I don’t have control and I know it, yet I still try to grasp for it. I freak out about every little sound Madeline makes while she sleeps. I always wonder if I’ve poked her soft spot too hard. I’ve never been much a of a germ-a-phobe but no one is coming near my daughter without having an acid-scrub bath. All of it is a futile attempt to bring about a desired outcome.
This isn’t the first time I’ve longed to be in control, and to my wife’s chagrin, it probably won’t be the last.
Why is it so hard for me to be out of control? I think it’s because there is something in me that would rather succeed (or fail) on the basis of my own efforts (That something is pride, if you were wondering).
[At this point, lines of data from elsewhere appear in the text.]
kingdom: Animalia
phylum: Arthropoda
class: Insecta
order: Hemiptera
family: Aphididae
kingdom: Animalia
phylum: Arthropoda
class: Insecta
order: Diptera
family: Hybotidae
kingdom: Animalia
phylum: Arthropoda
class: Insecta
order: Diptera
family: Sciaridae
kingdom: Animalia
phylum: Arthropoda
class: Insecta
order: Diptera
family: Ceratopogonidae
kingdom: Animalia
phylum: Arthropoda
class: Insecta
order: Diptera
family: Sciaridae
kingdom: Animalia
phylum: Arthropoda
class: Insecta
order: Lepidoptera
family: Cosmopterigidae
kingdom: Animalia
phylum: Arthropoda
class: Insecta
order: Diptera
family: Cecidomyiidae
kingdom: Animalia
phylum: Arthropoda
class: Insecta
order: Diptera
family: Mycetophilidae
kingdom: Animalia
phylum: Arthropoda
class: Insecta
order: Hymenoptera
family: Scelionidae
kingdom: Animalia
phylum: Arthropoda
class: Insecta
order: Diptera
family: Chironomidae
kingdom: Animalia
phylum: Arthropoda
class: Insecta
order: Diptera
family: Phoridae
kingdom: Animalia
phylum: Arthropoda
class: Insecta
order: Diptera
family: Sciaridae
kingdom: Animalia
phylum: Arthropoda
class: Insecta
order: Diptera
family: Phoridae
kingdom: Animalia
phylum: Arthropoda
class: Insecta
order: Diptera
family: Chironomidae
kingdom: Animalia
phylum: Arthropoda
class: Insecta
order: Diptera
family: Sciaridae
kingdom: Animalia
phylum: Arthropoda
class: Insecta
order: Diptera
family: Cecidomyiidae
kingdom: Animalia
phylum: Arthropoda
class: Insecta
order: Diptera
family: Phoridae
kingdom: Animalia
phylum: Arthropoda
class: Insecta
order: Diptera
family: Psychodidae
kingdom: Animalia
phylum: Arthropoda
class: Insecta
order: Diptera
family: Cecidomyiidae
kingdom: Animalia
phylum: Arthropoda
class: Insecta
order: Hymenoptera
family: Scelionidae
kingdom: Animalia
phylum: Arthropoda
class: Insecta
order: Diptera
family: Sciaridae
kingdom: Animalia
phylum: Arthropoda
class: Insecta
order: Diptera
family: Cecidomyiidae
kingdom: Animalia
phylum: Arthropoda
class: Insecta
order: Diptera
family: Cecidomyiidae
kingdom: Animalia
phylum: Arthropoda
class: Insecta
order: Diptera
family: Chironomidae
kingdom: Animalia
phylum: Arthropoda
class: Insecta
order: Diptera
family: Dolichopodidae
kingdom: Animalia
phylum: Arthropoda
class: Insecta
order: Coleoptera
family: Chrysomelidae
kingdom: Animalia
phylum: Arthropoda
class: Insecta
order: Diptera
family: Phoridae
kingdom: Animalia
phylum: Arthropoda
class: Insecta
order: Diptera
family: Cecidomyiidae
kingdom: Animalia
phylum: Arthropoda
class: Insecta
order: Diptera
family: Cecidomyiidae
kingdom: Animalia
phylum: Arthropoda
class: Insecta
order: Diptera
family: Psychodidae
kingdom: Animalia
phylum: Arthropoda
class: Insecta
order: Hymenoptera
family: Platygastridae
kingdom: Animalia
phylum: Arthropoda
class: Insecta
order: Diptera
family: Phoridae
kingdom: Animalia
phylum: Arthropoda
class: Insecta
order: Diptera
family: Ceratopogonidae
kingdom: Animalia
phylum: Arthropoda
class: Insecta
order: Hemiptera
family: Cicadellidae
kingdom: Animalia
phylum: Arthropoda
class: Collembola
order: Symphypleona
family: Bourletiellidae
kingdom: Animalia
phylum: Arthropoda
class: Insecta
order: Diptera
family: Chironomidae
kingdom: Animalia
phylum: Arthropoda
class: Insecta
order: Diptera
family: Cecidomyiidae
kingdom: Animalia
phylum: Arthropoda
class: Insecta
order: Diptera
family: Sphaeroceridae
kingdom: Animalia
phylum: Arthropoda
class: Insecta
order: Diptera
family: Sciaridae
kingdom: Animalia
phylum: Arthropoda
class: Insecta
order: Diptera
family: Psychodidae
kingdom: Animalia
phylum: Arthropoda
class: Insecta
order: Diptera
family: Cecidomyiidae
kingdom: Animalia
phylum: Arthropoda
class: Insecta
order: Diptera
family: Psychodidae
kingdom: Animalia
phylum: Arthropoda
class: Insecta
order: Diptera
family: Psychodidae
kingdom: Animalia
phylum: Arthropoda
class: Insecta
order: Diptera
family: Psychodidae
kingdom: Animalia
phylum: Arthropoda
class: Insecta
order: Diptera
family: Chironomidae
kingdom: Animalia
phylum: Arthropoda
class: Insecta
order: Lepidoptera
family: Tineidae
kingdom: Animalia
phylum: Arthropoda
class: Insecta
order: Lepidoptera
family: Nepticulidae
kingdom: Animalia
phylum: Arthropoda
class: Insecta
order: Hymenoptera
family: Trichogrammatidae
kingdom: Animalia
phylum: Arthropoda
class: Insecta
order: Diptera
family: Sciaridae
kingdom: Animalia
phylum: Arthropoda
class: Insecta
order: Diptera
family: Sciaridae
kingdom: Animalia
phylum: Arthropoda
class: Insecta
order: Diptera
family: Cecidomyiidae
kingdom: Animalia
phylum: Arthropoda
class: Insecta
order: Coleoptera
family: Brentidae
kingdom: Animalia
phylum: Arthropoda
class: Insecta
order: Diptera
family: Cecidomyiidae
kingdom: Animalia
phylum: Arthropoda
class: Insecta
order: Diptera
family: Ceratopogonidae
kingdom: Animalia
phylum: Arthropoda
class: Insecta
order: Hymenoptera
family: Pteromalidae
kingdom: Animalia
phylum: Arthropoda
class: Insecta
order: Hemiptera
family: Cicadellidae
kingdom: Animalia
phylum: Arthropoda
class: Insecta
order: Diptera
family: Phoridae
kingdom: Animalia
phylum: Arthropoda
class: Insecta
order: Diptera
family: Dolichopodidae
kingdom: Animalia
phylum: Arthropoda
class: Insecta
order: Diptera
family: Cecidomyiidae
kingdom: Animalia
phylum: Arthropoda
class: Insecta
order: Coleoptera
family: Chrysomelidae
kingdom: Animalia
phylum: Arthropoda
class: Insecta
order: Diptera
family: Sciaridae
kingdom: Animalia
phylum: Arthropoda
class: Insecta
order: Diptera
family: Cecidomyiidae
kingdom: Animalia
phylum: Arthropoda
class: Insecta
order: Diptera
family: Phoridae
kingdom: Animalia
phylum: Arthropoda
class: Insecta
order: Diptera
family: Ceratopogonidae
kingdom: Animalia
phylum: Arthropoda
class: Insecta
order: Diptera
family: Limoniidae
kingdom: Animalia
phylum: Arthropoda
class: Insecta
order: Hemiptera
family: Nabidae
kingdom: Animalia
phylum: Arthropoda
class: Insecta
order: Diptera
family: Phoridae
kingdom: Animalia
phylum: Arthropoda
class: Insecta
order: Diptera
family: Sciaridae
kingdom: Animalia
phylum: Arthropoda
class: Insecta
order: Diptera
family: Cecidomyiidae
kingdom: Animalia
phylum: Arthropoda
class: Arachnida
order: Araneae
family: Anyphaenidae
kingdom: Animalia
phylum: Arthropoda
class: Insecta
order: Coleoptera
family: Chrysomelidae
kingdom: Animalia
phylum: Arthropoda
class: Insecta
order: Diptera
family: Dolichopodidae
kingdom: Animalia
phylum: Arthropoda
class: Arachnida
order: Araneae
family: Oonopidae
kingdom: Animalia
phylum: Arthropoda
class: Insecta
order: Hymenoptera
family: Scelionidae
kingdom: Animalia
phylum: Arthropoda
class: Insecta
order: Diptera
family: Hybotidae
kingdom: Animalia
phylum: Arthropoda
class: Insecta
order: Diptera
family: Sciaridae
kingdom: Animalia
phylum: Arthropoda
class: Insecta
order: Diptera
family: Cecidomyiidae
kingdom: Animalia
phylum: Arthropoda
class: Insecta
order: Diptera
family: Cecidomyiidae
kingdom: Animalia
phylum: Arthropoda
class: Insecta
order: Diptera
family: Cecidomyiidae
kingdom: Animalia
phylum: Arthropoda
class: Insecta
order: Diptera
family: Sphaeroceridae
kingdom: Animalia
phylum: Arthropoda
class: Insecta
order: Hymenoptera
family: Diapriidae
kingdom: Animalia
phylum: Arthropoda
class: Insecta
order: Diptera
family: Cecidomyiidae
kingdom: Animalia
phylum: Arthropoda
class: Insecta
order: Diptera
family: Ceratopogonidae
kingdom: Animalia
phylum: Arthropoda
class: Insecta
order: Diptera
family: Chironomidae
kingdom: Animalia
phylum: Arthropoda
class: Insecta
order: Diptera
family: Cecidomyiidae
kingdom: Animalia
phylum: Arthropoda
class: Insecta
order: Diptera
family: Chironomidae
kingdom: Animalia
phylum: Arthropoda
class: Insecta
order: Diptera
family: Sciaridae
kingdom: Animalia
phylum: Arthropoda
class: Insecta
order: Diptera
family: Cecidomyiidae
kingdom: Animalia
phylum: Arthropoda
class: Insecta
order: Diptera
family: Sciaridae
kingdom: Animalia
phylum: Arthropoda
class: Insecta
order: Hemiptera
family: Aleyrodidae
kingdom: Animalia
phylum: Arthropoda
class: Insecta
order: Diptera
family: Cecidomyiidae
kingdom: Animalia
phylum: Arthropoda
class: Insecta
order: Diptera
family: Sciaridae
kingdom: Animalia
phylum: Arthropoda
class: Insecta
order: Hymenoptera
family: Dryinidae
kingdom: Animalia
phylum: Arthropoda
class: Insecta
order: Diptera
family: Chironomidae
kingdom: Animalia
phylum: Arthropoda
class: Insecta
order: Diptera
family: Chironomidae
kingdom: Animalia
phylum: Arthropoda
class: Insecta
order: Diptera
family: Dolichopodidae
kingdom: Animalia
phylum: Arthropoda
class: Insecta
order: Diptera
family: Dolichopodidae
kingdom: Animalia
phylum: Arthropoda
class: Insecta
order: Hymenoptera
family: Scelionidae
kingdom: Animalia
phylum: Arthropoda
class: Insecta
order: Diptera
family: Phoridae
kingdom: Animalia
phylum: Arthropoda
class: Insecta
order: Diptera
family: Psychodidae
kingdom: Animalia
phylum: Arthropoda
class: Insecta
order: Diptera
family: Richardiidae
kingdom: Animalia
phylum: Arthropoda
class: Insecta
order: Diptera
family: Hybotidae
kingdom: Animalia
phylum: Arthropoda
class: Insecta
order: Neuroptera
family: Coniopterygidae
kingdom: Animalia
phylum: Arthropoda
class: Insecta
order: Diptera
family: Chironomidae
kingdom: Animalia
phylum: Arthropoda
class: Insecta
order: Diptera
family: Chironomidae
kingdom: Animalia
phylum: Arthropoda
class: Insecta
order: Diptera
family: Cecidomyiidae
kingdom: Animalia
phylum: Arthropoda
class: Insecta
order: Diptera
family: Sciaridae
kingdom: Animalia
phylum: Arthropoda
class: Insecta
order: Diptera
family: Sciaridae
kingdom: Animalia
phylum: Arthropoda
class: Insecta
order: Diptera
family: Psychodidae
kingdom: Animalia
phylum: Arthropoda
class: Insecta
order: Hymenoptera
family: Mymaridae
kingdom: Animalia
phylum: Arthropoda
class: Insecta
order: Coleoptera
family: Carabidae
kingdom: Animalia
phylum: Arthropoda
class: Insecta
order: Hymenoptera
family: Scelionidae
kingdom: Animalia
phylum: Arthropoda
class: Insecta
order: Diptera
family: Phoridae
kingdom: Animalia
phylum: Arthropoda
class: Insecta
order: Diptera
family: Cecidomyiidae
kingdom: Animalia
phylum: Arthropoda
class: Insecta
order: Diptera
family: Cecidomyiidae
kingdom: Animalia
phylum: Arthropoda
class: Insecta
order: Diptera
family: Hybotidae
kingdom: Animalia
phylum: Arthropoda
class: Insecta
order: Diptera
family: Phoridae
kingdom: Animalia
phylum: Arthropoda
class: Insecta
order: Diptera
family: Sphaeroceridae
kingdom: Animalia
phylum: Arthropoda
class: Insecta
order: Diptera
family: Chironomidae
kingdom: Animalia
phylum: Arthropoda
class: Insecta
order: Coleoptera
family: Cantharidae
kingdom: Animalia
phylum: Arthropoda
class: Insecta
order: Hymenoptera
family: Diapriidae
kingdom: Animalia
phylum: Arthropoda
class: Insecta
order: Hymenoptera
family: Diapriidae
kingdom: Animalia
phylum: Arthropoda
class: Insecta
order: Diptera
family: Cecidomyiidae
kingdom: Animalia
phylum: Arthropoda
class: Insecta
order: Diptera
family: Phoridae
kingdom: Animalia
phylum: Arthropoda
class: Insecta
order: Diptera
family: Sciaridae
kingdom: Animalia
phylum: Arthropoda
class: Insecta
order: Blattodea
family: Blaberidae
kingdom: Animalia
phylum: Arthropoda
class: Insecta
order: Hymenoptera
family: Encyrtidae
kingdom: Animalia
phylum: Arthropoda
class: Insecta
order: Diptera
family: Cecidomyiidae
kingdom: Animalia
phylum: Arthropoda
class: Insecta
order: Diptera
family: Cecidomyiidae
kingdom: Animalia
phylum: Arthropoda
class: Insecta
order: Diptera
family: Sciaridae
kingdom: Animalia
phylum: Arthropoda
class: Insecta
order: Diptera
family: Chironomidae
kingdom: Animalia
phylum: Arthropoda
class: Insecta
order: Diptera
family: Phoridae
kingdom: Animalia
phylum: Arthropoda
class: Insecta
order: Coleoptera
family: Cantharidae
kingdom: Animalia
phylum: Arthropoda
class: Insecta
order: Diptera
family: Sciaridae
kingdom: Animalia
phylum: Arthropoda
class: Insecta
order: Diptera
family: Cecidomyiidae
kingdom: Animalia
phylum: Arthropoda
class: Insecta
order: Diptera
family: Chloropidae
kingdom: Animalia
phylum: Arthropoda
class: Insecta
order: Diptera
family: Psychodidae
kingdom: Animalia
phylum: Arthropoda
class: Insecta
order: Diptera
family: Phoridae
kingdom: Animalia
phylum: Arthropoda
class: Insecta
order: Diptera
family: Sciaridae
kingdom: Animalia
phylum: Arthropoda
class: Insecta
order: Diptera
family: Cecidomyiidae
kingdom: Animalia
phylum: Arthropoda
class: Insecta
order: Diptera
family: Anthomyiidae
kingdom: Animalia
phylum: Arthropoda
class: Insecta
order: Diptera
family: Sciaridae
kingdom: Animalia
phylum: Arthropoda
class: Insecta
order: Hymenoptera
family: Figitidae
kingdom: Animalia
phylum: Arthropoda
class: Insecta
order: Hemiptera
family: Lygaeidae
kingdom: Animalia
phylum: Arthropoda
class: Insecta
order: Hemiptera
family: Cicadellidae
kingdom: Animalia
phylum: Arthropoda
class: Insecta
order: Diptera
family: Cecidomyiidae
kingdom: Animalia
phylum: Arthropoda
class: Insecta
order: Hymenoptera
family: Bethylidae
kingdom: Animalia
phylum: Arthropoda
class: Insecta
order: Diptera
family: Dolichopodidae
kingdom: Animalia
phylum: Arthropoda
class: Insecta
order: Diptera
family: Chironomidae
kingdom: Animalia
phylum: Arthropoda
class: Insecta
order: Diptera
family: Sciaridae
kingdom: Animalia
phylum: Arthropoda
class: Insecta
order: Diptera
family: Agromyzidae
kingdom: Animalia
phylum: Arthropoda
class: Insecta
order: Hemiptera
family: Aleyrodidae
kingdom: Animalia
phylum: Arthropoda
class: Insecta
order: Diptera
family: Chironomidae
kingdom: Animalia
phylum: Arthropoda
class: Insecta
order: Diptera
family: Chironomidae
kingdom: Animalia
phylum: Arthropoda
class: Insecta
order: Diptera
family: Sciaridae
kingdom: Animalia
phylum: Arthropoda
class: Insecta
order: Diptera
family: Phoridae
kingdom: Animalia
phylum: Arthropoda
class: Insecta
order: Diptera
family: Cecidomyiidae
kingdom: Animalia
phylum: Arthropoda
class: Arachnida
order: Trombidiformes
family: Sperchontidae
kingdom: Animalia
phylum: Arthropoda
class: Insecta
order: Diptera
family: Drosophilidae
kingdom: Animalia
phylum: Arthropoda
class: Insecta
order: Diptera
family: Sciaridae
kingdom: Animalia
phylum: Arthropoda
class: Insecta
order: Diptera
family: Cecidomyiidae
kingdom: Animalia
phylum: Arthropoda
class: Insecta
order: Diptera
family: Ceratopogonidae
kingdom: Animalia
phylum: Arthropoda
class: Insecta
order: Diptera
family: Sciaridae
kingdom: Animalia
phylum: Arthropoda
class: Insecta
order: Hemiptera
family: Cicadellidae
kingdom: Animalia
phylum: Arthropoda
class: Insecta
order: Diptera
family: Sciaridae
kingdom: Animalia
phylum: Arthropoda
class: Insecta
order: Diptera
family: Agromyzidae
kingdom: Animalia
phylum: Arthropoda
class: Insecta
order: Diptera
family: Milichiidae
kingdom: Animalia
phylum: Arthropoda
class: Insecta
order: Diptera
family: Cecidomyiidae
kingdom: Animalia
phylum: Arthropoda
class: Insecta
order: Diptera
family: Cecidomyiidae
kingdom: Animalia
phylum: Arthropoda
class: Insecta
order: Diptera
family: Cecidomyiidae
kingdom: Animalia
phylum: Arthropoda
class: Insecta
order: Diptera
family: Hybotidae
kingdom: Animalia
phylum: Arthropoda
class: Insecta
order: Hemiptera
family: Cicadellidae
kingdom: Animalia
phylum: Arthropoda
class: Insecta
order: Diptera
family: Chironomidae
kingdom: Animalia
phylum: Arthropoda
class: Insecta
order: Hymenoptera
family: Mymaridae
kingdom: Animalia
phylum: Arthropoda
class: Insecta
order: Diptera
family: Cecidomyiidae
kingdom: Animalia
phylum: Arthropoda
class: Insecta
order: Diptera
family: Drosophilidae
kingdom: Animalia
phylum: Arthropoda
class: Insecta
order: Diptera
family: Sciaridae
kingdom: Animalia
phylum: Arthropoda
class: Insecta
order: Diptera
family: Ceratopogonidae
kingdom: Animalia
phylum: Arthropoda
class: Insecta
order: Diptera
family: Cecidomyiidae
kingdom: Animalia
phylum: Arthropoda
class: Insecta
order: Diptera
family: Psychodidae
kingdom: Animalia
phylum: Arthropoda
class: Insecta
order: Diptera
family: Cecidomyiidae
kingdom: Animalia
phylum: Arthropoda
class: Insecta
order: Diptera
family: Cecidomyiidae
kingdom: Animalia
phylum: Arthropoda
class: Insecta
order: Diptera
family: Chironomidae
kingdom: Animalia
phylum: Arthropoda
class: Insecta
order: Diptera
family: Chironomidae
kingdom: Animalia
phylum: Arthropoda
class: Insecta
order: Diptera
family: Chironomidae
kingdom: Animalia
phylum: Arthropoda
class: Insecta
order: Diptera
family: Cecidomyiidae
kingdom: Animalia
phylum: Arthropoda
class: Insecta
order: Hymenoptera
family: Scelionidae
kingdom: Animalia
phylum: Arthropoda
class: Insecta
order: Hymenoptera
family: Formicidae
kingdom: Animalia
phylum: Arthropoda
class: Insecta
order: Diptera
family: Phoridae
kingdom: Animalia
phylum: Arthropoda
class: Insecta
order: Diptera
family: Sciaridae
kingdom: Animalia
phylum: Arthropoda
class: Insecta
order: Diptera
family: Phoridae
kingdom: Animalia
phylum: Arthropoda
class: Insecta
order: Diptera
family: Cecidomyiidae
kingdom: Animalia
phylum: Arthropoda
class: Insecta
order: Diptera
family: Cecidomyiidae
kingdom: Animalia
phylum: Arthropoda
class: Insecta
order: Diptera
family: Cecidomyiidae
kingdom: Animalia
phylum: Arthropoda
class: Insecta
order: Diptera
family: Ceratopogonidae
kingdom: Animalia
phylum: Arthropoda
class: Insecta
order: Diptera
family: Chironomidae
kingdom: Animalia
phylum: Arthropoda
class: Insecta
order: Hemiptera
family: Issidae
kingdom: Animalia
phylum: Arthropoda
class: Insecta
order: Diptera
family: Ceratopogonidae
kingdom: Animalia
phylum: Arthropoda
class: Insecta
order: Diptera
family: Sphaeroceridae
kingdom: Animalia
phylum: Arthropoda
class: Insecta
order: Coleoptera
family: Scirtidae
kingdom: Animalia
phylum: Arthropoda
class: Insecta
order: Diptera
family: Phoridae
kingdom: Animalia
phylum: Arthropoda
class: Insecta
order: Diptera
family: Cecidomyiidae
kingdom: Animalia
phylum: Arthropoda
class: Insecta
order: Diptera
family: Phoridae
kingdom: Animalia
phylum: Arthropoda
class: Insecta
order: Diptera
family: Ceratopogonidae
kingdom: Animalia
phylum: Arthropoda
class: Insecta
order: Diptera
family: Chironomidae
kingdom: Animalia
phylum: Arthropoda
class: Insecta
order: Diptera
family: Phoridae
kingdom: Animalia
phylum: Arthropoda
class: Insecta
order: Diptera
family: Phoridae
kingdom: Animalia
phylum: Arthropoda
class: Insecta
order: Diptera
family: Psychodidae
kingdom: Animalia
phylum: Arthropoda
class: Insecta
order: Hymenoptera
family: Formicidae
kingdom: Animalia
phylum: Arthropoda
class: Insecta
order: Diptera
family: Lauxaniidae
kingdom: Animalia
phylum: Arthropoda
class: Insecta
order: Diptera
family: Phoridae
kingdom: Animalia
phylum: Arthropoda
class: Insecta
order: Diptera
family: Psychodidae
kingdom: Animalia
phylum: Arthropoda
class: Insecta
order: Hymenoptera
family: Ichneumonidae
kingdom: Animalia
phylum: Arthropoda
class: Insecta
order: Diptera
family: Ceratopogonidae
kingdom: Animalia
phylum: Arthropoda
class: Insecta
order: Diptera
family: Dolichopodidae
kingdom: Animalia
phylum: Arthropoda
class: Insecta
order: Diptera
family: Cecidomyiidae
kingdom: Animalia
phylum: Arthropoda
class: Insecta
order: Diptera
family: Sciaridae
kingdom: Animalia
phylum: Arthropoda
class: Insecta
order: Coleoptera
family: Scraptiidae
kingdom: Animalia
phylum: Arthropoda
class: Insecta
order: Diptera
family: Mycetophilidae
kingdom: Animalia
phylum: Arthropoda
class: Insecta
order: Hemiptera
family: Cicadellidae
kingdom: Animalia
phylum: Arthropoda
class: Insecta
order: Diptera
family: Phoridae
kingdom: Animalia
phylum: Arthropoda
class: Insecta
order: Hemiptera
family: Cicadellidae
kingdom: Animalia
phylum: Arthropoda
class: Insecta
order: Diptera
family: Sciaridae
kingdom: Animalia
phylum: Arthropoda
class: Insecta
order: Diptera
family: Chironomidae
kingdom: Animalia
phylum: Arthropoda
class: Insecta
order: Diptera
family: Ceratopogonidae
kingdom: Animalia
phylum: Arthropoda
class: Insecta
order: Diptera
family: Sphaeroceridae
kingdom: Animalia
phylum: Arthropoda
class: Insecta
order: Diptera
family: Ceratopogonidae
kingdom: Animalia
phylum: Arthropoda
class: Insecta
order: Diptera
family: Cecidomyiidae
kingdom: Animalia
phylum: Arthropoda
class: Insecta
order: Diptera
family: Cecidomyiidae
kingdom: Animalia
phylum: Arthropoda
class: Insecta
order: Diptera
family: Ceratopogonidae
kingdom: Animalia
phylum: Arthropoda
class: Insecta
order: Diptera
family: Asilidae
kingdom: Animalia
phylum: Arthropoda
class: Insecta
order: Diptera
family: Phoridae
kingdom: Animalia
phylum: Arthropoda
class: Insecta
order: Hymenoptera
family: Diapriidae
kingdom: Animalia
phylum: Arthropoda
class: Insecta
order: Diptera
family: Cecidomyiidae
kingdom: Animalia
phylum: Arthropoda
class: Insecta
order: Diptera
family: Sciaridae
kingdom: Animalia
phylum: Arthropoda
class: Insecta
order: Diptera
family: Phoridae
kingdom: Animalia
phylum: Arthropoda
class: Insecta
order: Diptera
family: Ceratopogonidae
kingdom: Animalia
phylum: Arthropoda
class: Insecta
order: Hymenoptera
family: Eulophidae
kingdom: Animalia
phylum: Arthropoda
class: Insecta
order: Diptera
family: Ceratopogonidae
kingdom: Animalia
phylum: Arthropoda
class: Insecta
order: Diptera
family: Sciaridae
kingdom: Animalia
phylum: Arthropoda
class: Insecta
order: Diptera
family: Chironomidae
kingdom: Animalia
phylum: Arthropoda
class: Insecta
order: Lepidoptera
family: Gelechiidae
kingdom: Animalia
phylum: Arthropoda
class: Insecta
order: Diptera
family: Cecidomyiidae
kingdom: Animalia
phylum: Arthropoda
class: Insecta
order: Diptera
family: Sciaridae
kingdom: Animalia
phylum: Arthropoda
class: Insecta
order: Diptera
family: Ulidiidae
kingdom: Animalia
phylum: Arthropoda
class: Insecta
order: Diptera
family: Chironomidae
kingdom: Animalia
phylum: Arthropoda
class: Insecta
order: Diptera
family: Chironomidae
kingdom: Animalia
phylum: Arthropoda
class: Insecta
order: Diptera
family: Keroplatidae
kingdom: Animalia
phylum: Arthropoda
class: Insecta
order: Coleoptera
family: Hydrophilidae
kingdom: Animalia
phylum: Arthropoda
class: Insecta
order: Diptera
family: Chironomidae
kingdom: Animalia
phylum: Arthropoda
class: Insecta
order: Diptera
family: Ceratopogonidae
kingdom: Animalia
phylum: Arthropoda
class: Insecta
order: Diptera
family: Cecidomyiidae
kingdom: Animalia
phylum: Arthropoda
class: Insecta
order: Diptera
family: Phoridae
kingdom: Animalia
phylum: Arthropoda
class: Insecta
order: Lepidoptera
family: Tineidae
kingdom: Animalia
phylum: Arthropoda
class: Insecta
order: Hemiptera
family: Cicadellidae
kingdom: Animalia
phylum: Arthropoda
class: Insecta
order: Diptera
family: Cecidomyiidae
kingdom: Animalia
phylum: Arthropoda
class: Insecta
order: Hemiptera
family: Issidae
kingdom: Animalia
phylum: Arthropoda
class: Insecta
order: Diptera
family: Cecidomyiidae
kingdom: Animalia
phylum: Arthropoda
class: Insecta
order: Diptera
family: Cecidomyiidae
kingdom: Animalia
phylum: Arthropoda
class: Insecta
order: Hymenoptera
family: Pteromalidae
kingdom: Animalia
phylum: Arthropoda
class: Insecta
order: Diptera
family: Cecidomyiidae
This is why I have a hard time accepting grace— or God’s sovereignty. I want control and I want say in the matter. The laughable thing is that it really is a denial of reality. I’m like a man locked in a mental institute who thinks he’s Napoleon Bonaparte, commanding my troops to honor and glory from within the padded white walls.
It takes a truly delusional person to think they can actually influence every aspect of their life.
The truth is, I can barely control myself, let alone a city (a state, a country, a world, etc.) full of autonomous human beings who are also trying to control themselves and everyone around them. Don’t forget about the weather.
I definitely don’t have this figured out yet, but I do know this: we don’t need to be afraid. In fact, the most common command in the Bible is, “Do not fear.” Although we don’t live in a world ruled by Kyle Hatfield (a hard to accept but probably comforting thought), we also don’t live in a world ruled by chance and cruel indifference to suffering. This is God’s world and He’s got a plan worked out. It’s a plan that’s far greater than anything my puny brain could cook up.
We’re like my daughter, a helpless baby, too small and too fragile for this world. We also have a Father who is watching over us. But this Father is in complete control—and He loves you.
So for now, I can rest from my worry and hold my daughter as her little heart beats.